Poking Sticks or Waving Carrots
There are lots of ways programmers attempt to get carriage on cable companies. Often they don’t succeed, a major frustration to a company with a business plan built on reaching millions of TV homes.
These days, a tactic more networks are trying is to go on the attack against potential affiliates for not carrying them.
These aggrieved networks range from the well-connected and powerful (the Fox-backed Big Ten Network and the National Football League-backed NFL Network) to independent services that haven’t even launched yet (The America Channel, or TAC).
Some cable companies are so big and own so many of the networks on their cable systems that non-affiliated programmers understandably see conflicts of interest when they don’t get carriage deals that similar-looking affiliated services get.
Some programmers see government intervention as their last recourse or at least a point of leverage.
TAC, denied a berth on Comcast and Time Warner, lobbied against their buying Adelphia’s 2 million subscribers. It ended up getting a Comcast carriage deal via a provision of the Federal Communications Commission’s Adelphia-sale approval. Basically, TAC became a regional sports network and rode an arbitration process into a carriage deal.
Programmers including Hallmark Channel hoped in vain the FCC last month would force cable operators into arbitration when carriage talks break down and the programmer can demonstrate the operator acted unfairly.
An independent programmer called WealthTV was one of them.

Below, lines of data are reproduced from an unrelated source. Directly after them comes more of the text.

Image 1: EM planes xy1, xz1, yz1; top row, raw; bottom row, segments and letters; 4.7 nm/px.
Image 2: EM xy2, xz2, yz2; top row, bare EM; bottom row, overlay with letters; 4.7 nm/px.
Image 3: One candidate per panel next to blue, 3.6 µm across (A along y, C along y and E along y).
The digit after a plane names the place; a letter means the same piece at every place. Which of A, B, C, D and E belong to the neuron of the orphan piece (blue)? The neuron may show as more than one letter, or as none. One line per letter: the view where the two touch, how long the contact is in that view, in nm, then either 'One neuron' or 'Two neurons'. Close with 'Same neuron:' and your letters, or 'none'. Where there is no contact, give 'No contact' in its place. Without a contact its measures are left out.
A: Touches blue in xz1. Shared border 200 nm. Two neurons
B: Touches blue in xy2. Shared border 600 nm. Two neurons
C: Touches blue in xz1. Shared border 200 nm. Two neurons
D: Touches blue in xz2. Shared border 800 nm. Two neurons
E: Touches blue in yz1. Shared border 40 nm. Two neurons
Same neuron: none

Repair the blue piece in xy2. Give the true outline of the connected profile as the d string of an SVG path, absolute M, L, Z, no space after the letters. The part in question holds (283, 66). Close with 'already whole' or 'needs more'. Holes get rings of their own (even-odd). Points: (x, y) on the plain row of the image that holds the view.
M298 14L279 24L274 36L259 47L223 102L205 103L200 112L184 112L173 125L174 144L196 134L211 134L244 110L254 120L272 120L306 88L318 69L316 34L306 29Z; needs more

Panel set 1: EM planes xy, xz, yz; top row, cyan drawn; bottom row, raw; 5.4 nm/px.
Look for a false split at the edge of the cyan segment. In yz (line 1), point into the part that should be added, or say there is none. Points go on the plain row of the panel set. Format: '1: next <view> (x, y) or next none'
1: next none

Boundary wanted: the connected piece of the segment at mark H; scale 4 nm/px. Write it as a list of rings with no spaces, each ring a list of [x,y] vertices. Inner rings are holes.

It hired former FCC official Kathleen Wallman to make the case at the commission, citing WealthTV’s difficulties getting carriage on Time Warner Cable as an example of problems indie programmers face.
Last week, WealthTV went further. It lashed out at Time Warner after network CEO Robert Herring Sr. heard disparaging references to WealthTV during an audio podcast published Dec. 6 on the Web site Engadget.
Engadget is owned by America Online, which is owned by Time Warner, which also controls Time Warner Cable.
WealthTV’s broadside – headlined “BIG BUSINESS AT ITS UGLIEST: Time Warner’s Media Might Punishes Small Family Owned Business After it Speaks Out to the FCC” – came from sheer frustration, Herring and company president Charles Herring say.
The Herrings see the In Demand channel Mojo, which relaunched this year as a male-targeted high-definition service, as “a WealthTV knock-off.” Time Warner Cable owns part of In Demand.
WealthTV said it provided HD on-demand programming for free to Time Warner Cable this year, anticipating a carriage contract for its 24-hour service, but a deal couldn’t be reached, ending WealthTV’s time on Time Warner Cable.
The Engadget commentary – which the site says was not an attempt to aid TWC — was the last straw, the Herrings said.
They said they didn’t want to attack Time Warner. “It would have been nice to stay in the back room and kept quiet and kept negotiating,” Robert said. Added Charles: “We won’t be popular within our own industry — and I say our own industry because we consider ourselves part of it.”
They say it’s time for measures that help independent programmers gain a “level playing field,” adding that independent services like theirs help push TV technology forward.
Time Warner Cable’s response: “We have reached mutually beneficial agreements with hundreds of networks, large and small, over the years. We reach agreements through successful private negotiations, and we are always willing to look at new programming options, if the programming is of value to our customers. With regards to the recent Wealth TV press release, we have been negotiating with them but have no interest in participating in a public negotiation. We’re not going to comment on that release other than to say that it’s inaccurate.”
While Wealth TV is hoping that its offense will prove to be the best defense, Retirement Living TV president Brad Knight thinks his Baby Boomer-targeted service, backed by retirement-community mogul John Erickson, is better served using carrots not sticks to gain carriage for its 24-hour service.
“You’ve got to be careful when you hit a monopoly with a stick,” Knight said. “So we’re keeping our swords sheathed.”
RLTV has paid for carriage on Comcast’s CN8 network and on DirecTV during the day, demonstrating its seriousness, and is signing deals with small operators, notably Bend Broadband last week.
Knight said RLTV’s business plan assumes it costs about $200 million to establish a new network, and RLTV has spent about $75 million so far, mostly on a programming library. “And there’s launch-support coming because nobody launches you for free. But John [Erickson] plays long ball.”
One carrot RLTV’s offering affiliates are public-service announcements about the coming transition to digital TV. It even recorded one with FCC chairman Kevin Martin.
Different situations, different approaches. A stick worked for The America Channel. Maybe a carrot will work for RLTV.